TV & Video Week in Review

Report Type: 
Week In Review
Overview

AVOD after earnings

On the heels of multiple earnings reports, Netflix, Disney+, and Prime Video have each offered glimpses into the future of their AVOD offerings. Prime Video clarified that their new ad-offering will be the default experience in early 2024 (at $8.99/month as a standalone service), while removing ads will cost an additional $3 a month. Disney+ claimed that 50% of new subs (March-September 2023) are joining on the ad-based tier for $7.99/month and have started to expand the ad-tier to European markets. Netflix claimed that their $6.99/month ad tier saw 70% growth in Q3 and has grown to fifteen million monthly active users, up from five million last May. Future enhancements include better resolution, new ad length options and new targeting options (by ad category, device, genre, time of day, or audience demos). Netflix will also be rolling out a binge feature, wherein subscribers who watch three consecutive episodes of a show will get a fourth without ads.

The Circana Take:

  • Streaming grew, in large part, as a commercial-free alternative to cable. But the higher revenue per user, increased programming cost and price sensitive consumers have enabled ad-based streaming for the foreseeable future.
  • As services grow their ad businesses, advertising loads, durations, and targeting will need to be carefully evaluated to sustain a healthy subscriber base that remains tolerant of the innovative new formats.
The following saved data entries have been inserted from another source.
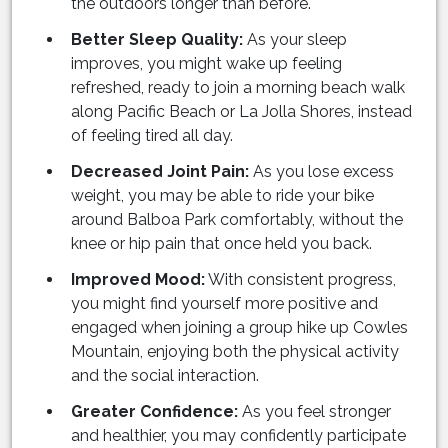
the outdoors longer than before.
Better Sleep Quality:
As your sleep
improves, you might wake up feeling
refreshed, ready to join a morning beach walk
along Pacific Beach or La Jolla Shores, instead
of feeling tired all day.
Decreased Joint Pain:
As you lose excess
weight, you may be able to ride your bike
around Balboa Park comfortably, without the
knee or hip pain that once held you back.
Improved Mood:
With consistent progress,
you might find yourself more positive and
engaged when joining a group hike up Cowles
Mountain, enjoying both the physical activity
and the social interaction.
Greater Confidence:
As you feel stronger
and healthier, you may confidently participate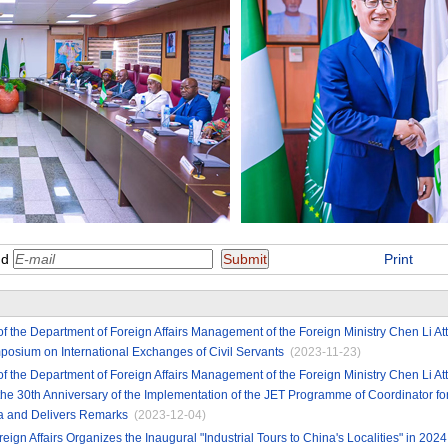
nd
Print
of the Department of Foreign Affairs Management of the Foreign Ministry Chen Li A
osium on International Exchanges of Civil Servants
(2023-11-23)
of the Department of Foreign Affairs Management of the Foreign Ministry Chen Li 
 30th Anniversary of the Implementation of the JET Programme of Coordinator for 
na and Delivers Remarks
(2023-12-04)
reign Affairs Organizes the Inaugural "Industrial Tours to China's Localities" in 2024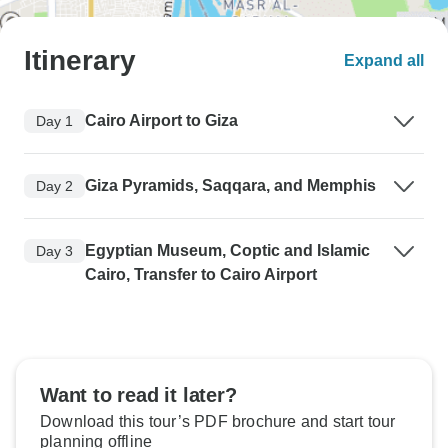
Itinerary
Expand all
Cairo Airport to Giza
Day 1
Giza Pyramids, Saqqara, and Memphis
Day 2
Egyptian Museum, Coptic and Islamic
Day 3
Cairo, Transfer to Cairo Airport
Want to read it later?
Download this tour’s PDF brochure and start tour
planning offline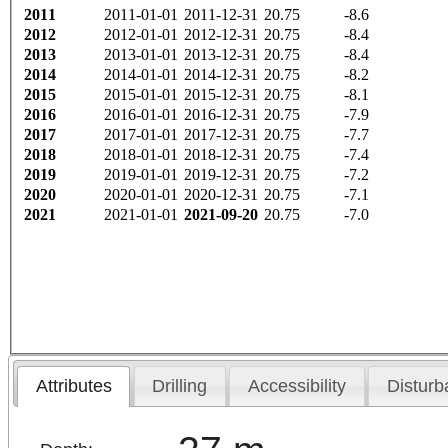
2011
2011-01-01
2011-12-31
20.75
-8.6
2012
2012-01-01
2012-12-31
20.75
-8.4
2013
2013-01-01
2013-12-31
20.75
-8.4
2014
2014-01-01
2014-12-31
20.75
-8.2
2015
2015-01-01
2015-12-31
20.75
-8.1
2016
2016-01-01
2016-12-31
20.75
-7.9
2017
2017-01-01
2017-12-31
20.75
-7.7
2018
2018-01-01
2018-12-31
20.75
-7.4
2019
2019-01-01
2019-12-31
20.75
-7.2
2020
2020-01-01
2020-12-31
20.75
-7.1
2021
2021-01-01
2021-09-20
20.75
-7.0
Attributes
Drilling
Accessibility
Disturb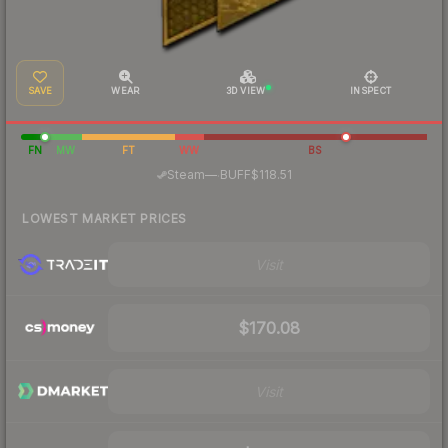
SAVE
WEAR
3D VIEW
INSPECT
FN
MW
FT
WW
BS
·
Steam
—
BUFF
$118.51
LOWEST MARKET PRICES
Visit
$170.08
Visit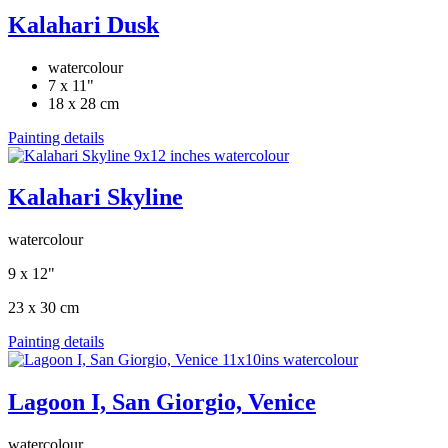
Kalahari Dusk
watercolour
7 x 11"
18 x 28 cm
Painting details
Kalahari Skyline
watercolour
9 x 12"
23 x 30 cm
Painting details
Lagoon I, San Giorgio, Venice
watercolour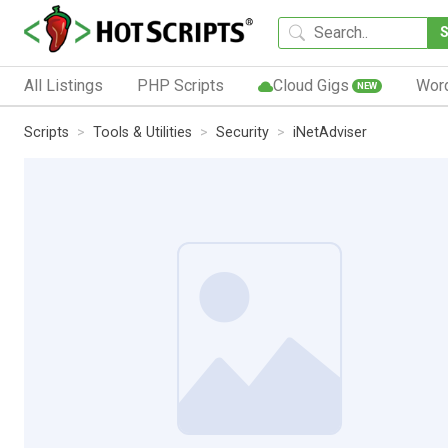
All Listings
PHP Scripts
Cloud Gigs
Wor
NEW
Scripts
Tools & Utilities
Security
iNetAdviser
Disney buys out Hulu from Comcast

In a widely expected move, Disney began the process of buying out the remaining 33% share of Hulu from Comcast. The 2019 guaranteed floor value of $27.5 billion means Disney will shell out roughly $8.61 billion after deducting about $567 in capital call contributions that Comcast’s NBCU owes to Disney. The final value, however, has yet to be determined, and the evaluation phase is still underway. Each company has hired an investment bank to put forth a total valuation for Hulu as of September 30, 2023. If the two estimates are within 10% of each other, then the final price will be the average of the two. However, if they are too far apart, the two investment banks will agree on a third investment bank, which will complete a third valuation process. The final valuation would then be the average of the two closest valuations. Both companies have said that they expect the appraisal process to be completed in 2024.

The Circana Take:

  • Now that the process is underway, Disney is likely to accelerate the development of Hulu through international expansion as well as deeper integration with Disney+.
  • While it will take time to finalize the appraisal process, the ultimate price that Disney pays for Hulu is expected to pale in comparison to the overall value of having complete ownership of Hulu.